Compte tenu des enjeux associés à la représentation en action de l’entreprise (questions de création et de répartition de valeur, de santé et de dynamisme d’une nation, de conception du rôle et des responsabilités des dirigeants, de gouvernance, de responsabilité sociale, de justice, etc.), il apparaît nécessaire de trouver un fondement cohérent pour une représentation dépassant les limites respectives des métaphores déjà disponibles dont l’inventaire et le reclassement mettent au jour l’opposition de visions contractualistes et « sociocognitives ». Pour de multiples raisons, la métaphore du bien commun constitue une piste potentiellement féconde. Pour l’explorer, on posera quelques repères fondamentaux sur la notion de bien commun avant d’envisager ce qui justifie d’aborder l’entreprise sur cette base. Les filiations plurielles que nous privilégierons nous conduiront ensuite à exposer plus précisément notre point de vue et à proposer une grille de lecture propre à restituer l’entreprise en termes dynamiques, exprimant les enjeux, les tensions, la façon dont se construit le bien commun : le bien commun de l’entreprise c’est le projet d’entreprise dans le cadre de la théorie de l’entreprise fondée sur le projet ou Project-Based View. C’est donc le projet dans le cadre d’une lecture processuelle, subjectiviste et multidimensionnelle.

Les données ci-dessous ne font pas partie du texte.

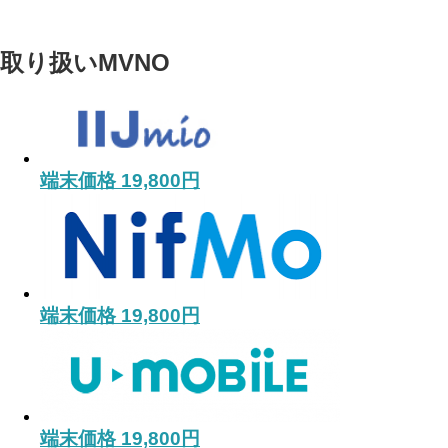
取り扱いMVNO
端末価格 19,800円
端末価格 19,800円
端末価格 19,800円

Le projet de l’entreprise se comprend dans le cadre de la théorie de l’entreprise ou de l’action collective fondée sur le projet, ou Project-Based View (PBV), qui se présente comme une lecture subjectiviste, multidimensionnelle et développementale (Desreumaux et Bréchet, 2009). Elle représente une vision de l’entreprise fondée sur le projet à caractère englobant. Les théories dites de la firme, d’inspiration économique, ne traitent pas directement de l’entreprise réelle et de ses préoccupations de management. La théorie de l’agence ou la théorie des coûts de transaction, qui privilégient les facettes d’allocation, d’efficience et de coût, délaissent les dimensions de conception et de production de biens et de services, de même que les comportements entrepreneuriaux (Desreumaux et Bréchet, 1998 ; Bréchet et Prouteau, 2010). Elles restent pourtant largement mobilisées par les chercheurs en gestion. Les théories d’inspiration évolutionniste, qui portent leur attention sur les compétences et les connaissances de l’entreprise, nourrissent, de ce fait, une perspective plus riche. Pour autant, elles n’épuisent pas les questions d’émergence des organisations ni celles ayant trait, par exemple, aux dimensions de politique générale. Ce que propose la théorie de l’entreprise fondée sur le projet ou Project-Based View, c’est de considérer l’entreprise comme un projet collectif possédant tout à la fois un contenu éthico-politique, un contenu technico-économique (les besoins ou missions que l’entreprise entend satisfaire à travers le métier qu’elle choisit d’exercer et les compétences qu’il recouvre) et un contenu organisationnel (les voies et moyens de l’action). Considérer l’entreprise sur cette base, revient à instruire les questions des pourquoi, des quoi et des comment de l’action qui se trouvent au cœur de la constitution d’un collectif.